PROTEA is split across eight repositories. The platform repository (this one) hosts the orchestration, ORM, queue, and HTTP surface; the rest are pluggable contracts, runtime modules, and tooling.

Repository

Role

Status

Summary

PROTEA

Platform

active

Backend platform. Hosts the ORM, job queue, FastAPI surface, frontend, and orchestration.

protea-contracts

Contracts

beta

Shared contract surface. ABCs, pydantic payloads, feature schema, schema_sha. Imported by every other repo.

protea-method

Inference

active

Pure inference path (KNN, feature compute, reranker apply). Delegation target for the F2C extraction; live in production since F2C.5b.
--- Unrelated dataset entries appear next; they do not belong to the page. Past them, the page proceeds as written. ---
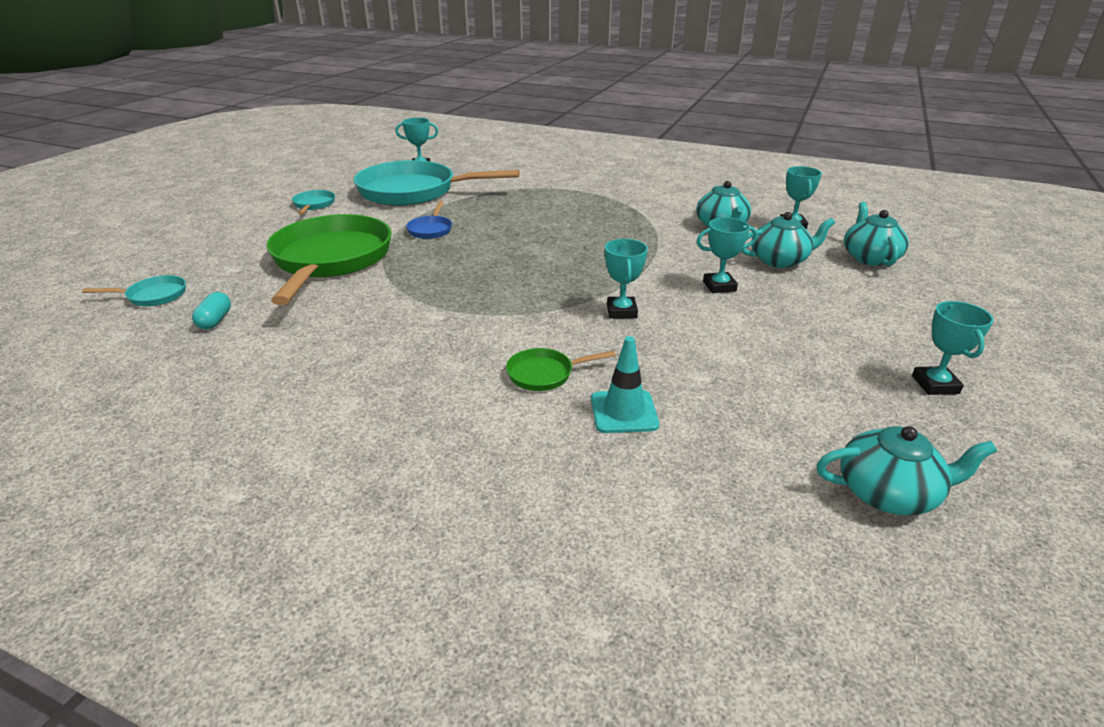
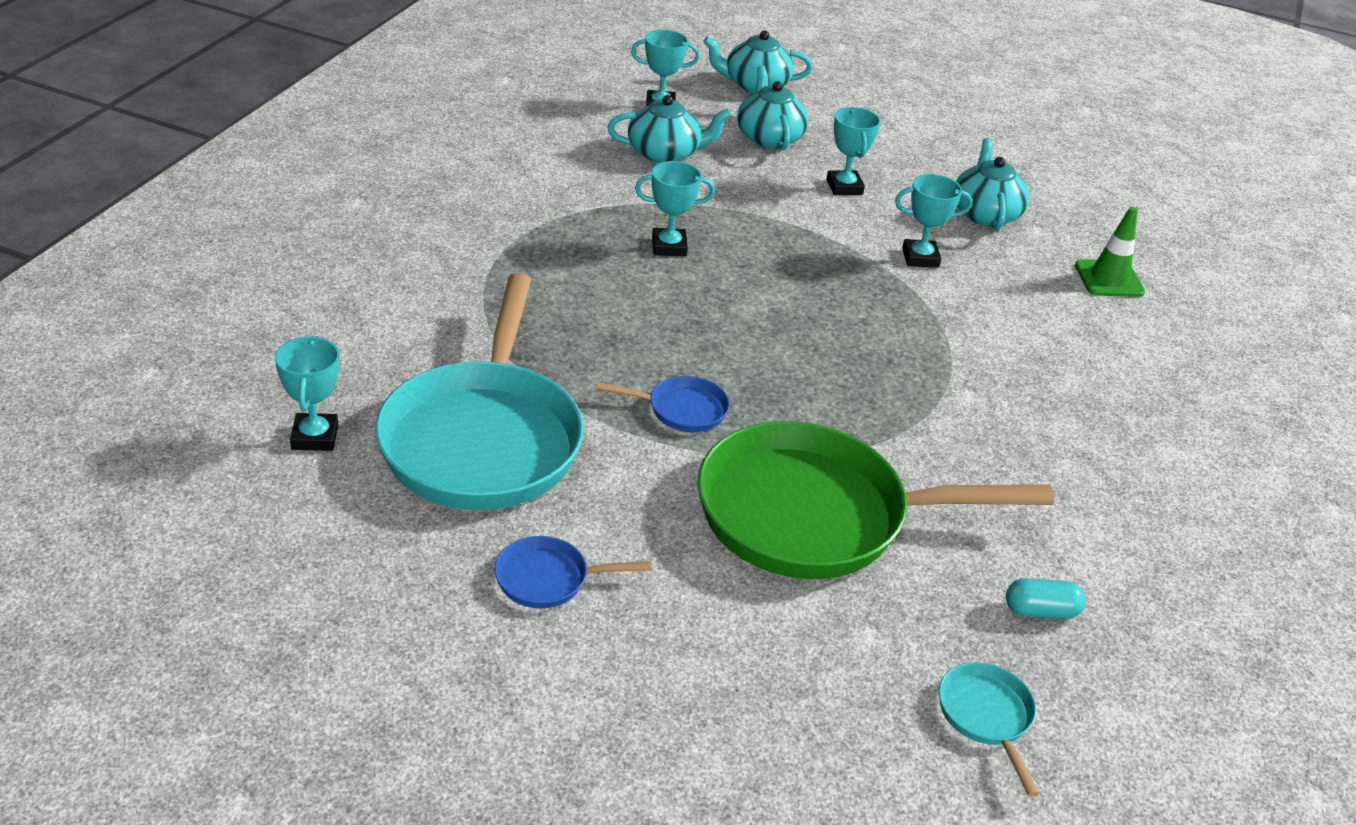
camera: 95 degrees left, 5 degrees up
turquoise pan [292,190,335,215] -> blue pan [494,536,651,608]
green pan [506,348,616,391] -> none
turquoise traffic cone [591,336,659,433] -> green traffic cone [1075,207,1145,297]
turquoise teapot [817,426,997,516] -> turquoise teapot moved to [956,138,1030,230]
turquoise trophy [912,301,994,395] -> turquoise trophy moved to [635,161,715,257]

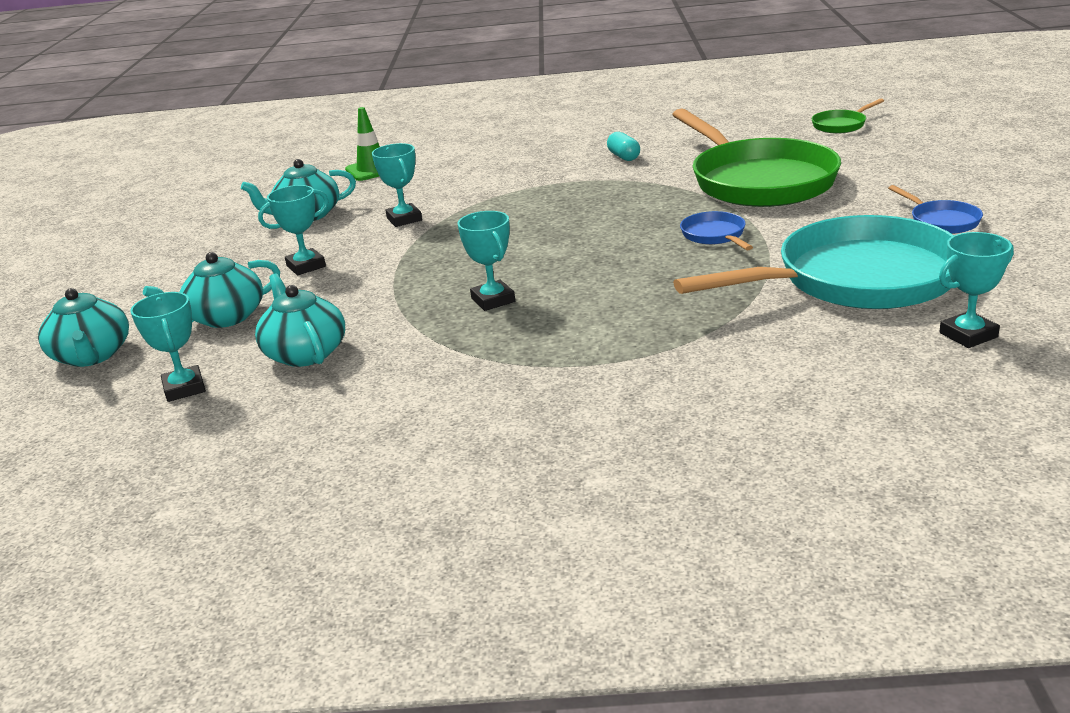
camera: 105 degrees left, 10 degrees down
turquoise pan [939,662,1040,797] -> green pan [812,98,884,133]
turquoise capsule [1006,578,1086,619] -> turquoise capsule moved to [607,132,640,161]

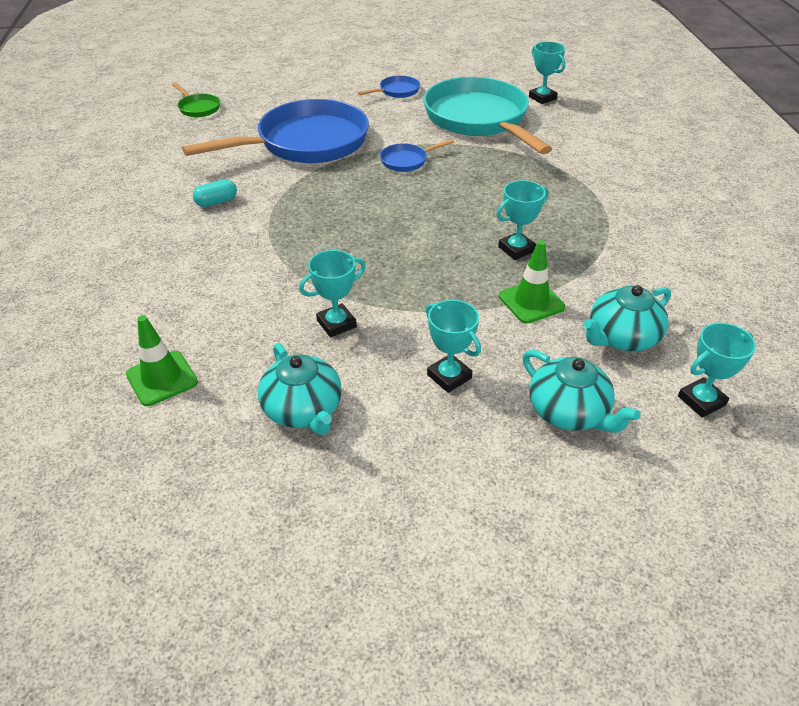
camera: 100 degrees left, 15 degrees up
turquoise teapot [38,288,129,367] -> none
green pan [672,108,841,207] -> blue pan [182,99,369,163]
none -> green traffic cone [499,240,565,324]

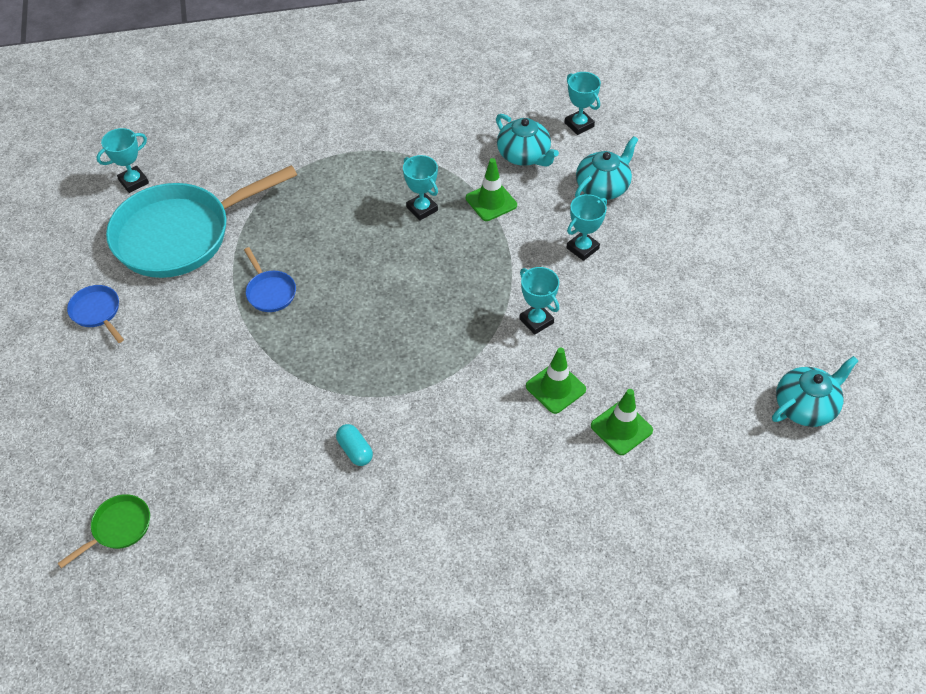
camera: 95 degrees left, 10 degrees up
blue pan [182,99,369,163] -> none
turquoise teapot [258,343,342,435] -> turquoise teapot moved to [772,356,858,427]
none -> green traffic cone [526,348,586,414]

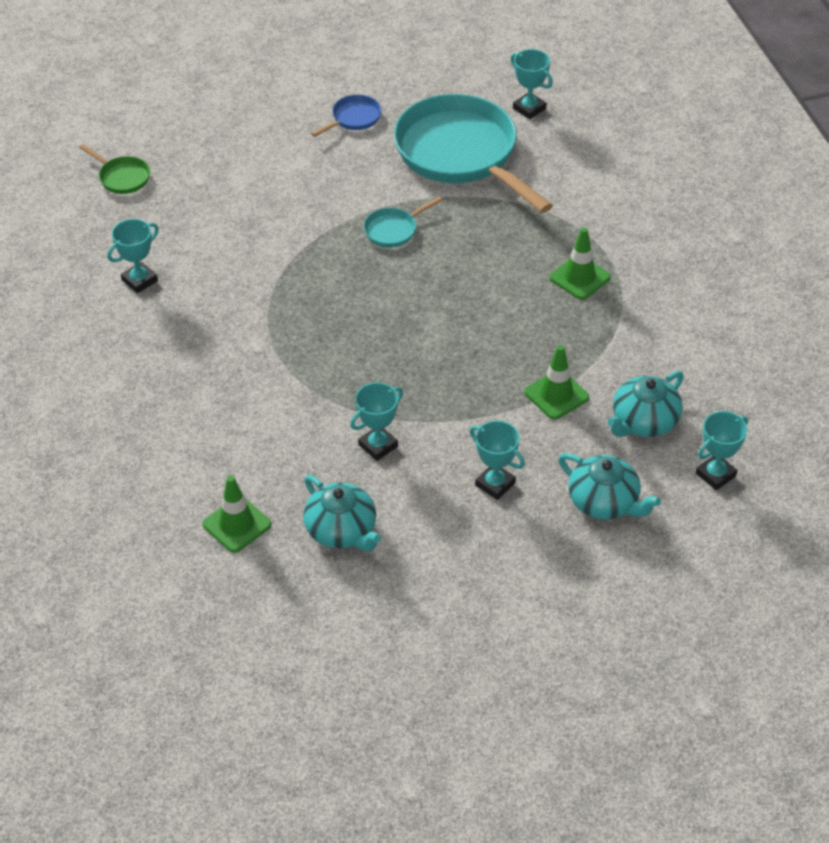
camera: 85 degrees right, 5 degrees down
blue pan [244,247,296,312] -> turquoise pan [364,197,442,247]
turquoise capsule [336,424,373,466] -> none
turquoise trophy [403,155,438,221] -> turquoise trophy moved to [107,219,159,293]
green traffic cone [526,348,586,414] -> green traffic cone moved to [549,227,611,300]
turquoise teapot [772,356,858,427] -> turquoise teapot moved to [303,475,381,551]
Bind-mounted by the LAFA containers.

protea-sources

Source plugin

active

Annotation source plugins (GOA, QuickGO, UniProt). Discovered via Python entry_points (goa, quickgo, uniprot).

protea-runners

Runner plugin

active

Experiment runner plugins (LightGBM, KNN, baseline). Discovered via Python entry_points (lightgbm, knn, baseline).

protea-backends

Backend plugin

active

Protein language model embedding backends (ESM family, T5/ProstT5, Ankh, ESM3-C). Discovered via Python entry_points (esm, t5, ankh, esm3c).

protea-reranker-lab

Lab

active

LightGBM reranker training lab. Pulls datasets from PROTEA, trains boosters, publishes them back via /reranker-models/import-by-reference.

cafaeval-protea

Evaluator

active

Standalone fork of cafaeval (CAFA-evaluator-PK) with the PK-coverage fix and a bit-exact parity guarantee against the upstream.

Cross-cutting concerns

Every other repository depends on protea-contracts as its shared surface (ABCs, payloads, feature schema). The platform discovers source, runner and backend plugins via Python entry_points groups protea.sources, protea.runners, and protea.backends.